Некоторое время мы ехали молча. Потом Джеймс выудил из-под бедра пакетик с марихуаной, решительно вскрыл его и, сунув нос в образовавшуюся щелку, понюхал содержимое.
— Судя по запаху, травка что надо, — с видом знатока изрек он.
— А ты откуда знаешь? Вчера ты говорил, что не куришь травку, потому что «не любишь терять контроль над эмоциями».
Джеймс снова залился краской. Думаю, он прекрасно осознавал, что вчера несколько утратил контроль над эмоциями, и если бы пошел чуть дальше, то непременно превратился бы дикаря, который, зажав в зубах сигарету и выпуская из ноздрей клубы едкого дыма, шатается по Централ-авеню и пинает ногами припаркованные возле тротуара машины.
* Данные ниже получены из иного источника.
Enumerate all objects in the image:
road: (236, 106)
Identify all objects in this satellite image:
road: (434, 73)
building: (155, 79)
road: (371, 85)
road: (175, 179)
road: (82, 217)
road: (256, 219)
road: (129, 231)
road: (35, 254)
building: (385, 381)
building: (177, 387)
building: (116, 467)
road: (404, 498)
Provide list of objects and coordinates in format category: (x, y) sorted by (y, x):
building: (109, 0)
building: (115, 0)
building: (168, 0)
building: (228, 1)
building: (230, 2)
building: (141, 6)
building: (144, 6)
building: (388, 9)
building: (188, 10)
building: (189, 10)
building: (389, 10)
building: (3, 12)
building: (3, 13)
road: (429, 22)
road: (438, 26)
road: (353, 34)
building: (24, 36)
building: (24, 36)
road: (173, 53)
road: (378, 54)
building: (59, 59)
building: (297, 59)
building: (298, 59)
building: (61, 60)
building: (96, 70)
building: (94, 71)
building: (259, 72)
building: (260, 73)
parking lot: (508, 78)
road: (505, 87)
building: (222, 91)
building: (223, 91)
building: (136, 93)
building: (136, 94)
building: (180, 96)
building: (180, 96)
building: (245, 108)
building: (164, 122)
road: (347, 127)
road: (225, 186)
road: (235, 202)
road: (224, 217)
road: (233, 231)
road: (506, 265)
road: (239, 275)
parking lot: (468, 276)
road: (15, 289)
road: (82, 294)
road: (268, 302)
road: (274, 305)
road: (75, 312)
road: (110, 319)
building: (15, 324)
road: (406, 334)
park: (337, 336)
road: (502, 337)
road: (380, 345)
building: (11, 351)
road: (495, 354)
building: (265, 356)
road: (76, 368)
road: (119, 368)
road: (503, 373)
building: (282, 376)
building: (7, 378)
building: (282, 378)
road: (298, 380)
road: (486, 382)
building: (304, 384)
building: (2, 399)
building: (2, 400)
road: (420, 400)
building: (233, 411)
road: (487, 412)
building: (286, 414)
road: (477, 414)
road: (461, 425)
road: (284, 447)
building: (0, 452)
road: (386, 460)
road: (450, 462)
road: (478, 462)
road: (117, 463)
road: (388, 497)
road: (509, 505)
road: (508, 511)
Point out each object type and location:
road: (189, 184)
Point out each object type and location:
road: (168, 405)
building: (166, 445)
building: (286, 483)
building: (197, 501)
— Это все из-за отца, — сказал он и, подумав немного, добавил: — Он курит травку. Ему врач прописал.
— Врач? Твой отец болен?
Джеймс кивнул.
— Да, мой папа… у него рак… прямой кишки.
— Боже мой, Джеймс. — Я был потрясен. — Черт, дружище, прости, я не знал.
— Угу. Он очень плохо себя чувствует, наверное, из-за химиотерапии. Настолько плохо, что даже не выходит из дома. Ну, и работать, конечно, тоже не может. Папа совсем забросил свой пруд, ужас — вода зацвела и покрылась какими-то хлопьями, и форель почти вся передохла. — Он покачал головой и скорбно вздохнул. На лице Джеймса промелькнуло легкое отвращение, словно он со всей ясностью вспомнил тот ужасный запах гниения, который витает над заросшим прудом его отца. — Ну, вы же понимаете, в таких случаях прописывают вот это. — Он встряхнул пакетик. — Хотите, я сверну вам сигаретку. Я всегда сам делаю сигареты для отца.
— Тебе самому приходится сворачивать сигареты? А я слышал, что сигареты с наркотиками, которые официально выдают онкологическим больным, делают промышленным способом, как обычные.
— Возможно, но только не те, которые выдают моему отцу. — Джеймс сурово нахмурил брови. — Мы просто получаем траву, вот в таких же маленьких пластиковых пакетиках.
Я пожал плечами. Мы проехали мимо полуразрушенного сарая, над входом в который все еще виднелась выцветшая вывеска «Рэд Мэн», и почти сразу же за сараем на обочине дороги промелькнул указатель, сообщавший, что до поворота на Киншип, штат Пенсильвания, осталось семьдесят пять миль. Я почувствовал, как екнуло сердце, и к горлу подступил комок, словно где-то глубоко внутри меня натянулась невидимая струна.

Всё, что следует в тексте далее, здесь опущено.